To implement changes to the ACA marketplaces, Price could provide greater flexibility for required benefits; tighten rules for special enrollment periods (SEPs), grace periods, and third-party premium payments; and extend allowances for so-called grandmothered plans.

Such modifications would be in step with changes that insurance experts say are needed. For instance, among the immediate fixes needed to stabilize the markets, according to the National Association of Insurance Commissioners (NAIC), are changes to the rules surrounding SEPs, a reduction of the ACA’s 90-day grace period before an insurer can cancel a policy for failure to pay premiums, and leeway for the marketplaces to include plans that don’t cover all essential health benefits.

To keep more insurers from dropping out of the marketplaces and to prevent further rate spikes, federal policymakers need to implement rules changes by the end of March, according to industry experts. The timing requirements stem from state policy-form filing deadlines—generally in May—for insurance plans to be sold next year in the marketplaces.

Medicaid Changes

Price also has the authority to use Section 1332 ACA waivers and pre-ACA Medicaid waivers to provide states with greater flexibility in operating their Medicaid programs.

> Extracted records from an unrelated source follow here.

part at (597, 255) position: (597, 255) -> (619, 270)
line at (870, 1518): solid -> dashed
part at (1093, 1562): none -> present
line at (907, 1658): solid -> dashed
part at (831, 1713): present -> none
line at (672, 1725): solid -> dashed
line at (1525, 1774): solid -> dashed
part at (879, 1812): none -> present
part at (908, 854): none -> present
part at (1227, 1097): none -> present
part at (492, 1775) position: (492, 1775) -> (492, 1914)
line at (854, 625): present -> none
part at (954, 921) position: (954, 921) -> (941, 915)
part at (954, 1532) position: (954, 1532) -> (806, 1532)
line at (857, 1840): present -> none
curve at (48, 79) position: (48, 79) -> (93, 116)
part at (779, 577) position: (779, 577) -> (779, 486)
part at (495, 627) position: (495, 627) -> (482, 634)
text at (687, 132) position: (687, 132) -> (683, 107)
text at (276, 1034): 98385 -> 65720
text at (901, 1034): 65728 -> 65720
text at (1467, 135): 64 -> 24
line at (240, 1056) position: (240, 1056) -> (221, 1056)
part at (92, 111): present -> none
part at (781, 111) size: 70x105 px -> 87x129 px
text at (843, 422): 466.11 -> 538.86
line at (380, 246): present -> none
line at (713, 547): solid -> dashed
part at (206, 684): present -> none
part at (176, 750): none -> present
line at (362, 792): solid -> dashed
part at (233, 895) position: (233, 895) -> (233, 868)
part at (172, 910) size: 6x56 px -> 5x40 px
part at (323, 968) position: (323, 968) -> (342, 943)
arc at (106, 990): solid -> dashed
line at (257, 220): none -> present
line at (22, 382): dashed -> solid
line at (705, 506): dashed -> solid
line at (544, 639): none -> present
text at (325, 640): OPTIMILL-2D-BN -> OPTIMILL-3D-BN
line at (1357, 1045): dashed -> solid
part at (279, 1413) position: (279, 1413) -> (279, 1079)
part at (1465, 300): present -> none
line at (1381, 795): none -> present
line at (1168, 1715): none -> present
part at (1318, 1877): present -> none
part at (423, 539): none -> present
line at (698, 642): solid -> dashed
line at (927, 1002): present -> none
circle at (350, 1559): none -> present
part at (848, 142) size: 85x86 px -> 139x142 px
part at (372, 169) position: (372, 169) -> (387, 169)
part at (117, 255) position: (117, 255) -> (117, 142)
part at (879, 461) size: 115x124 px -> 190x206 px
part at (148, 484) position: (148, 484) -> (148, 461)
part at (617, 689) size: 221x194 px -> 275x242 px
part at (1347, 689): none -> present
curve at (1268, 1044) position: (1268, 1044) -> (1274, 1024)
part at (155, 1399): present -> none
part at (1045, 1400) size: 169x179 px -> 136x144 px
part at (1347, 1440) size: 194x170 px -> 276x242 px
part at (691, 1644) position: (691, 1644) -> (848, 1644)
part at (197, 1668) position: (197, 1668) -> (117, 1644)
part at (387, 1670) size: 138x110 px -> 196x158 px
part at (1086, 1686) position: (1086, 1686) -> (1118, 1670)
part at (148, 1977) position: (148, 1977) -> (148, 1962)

Hemi Tewarson, program director for the National Governors Association, said the Obama administration interpreted the 1332 waiver “fairly narrowly.” Among state-favored approaches not allowed by the previous administration was the ability to use savings from Medicaid to fund marketplace coverage or vice versa.

“If there were more flexibility in how you could operate 1332, I think more states would be interested,” Tewarson said at a recent Washington, D.C., briefing.

Alaska is finishing a “very narrow” 1332 waiver, and the process has been difficult because HHS never provided a template for states to obtain such a waiver, said Brian Webb, assistant director for Health Policy & Legislation at NAIC.

Price is expected to use his waiver authority to allow states to quickly move their Medicaid programs toward approaches like the Healthy Indiana Plan 2.0. That program requires beneficiaries to contribute to personal accounts that resemble health savings accounts and includes copayments for some services, like emergency department use. However, the program also aims to increase access by providing Medicare-level payment rates. A recently submitted extension of the program would enhance coverage and increase incentives to use the “Gateway to Work” program aimed at encouraging employment searches.

In addition to greater Medicaid flexibility, Tewarson cautioned that states want authorization to continue to use provider taxes as a Medicaid funding stream.

In a related development, Trump's nominee to lead the Centers for Medicare & Medicaid Services, Seema Verma, is scheduled to have a confirmation hearing on Feb. 16.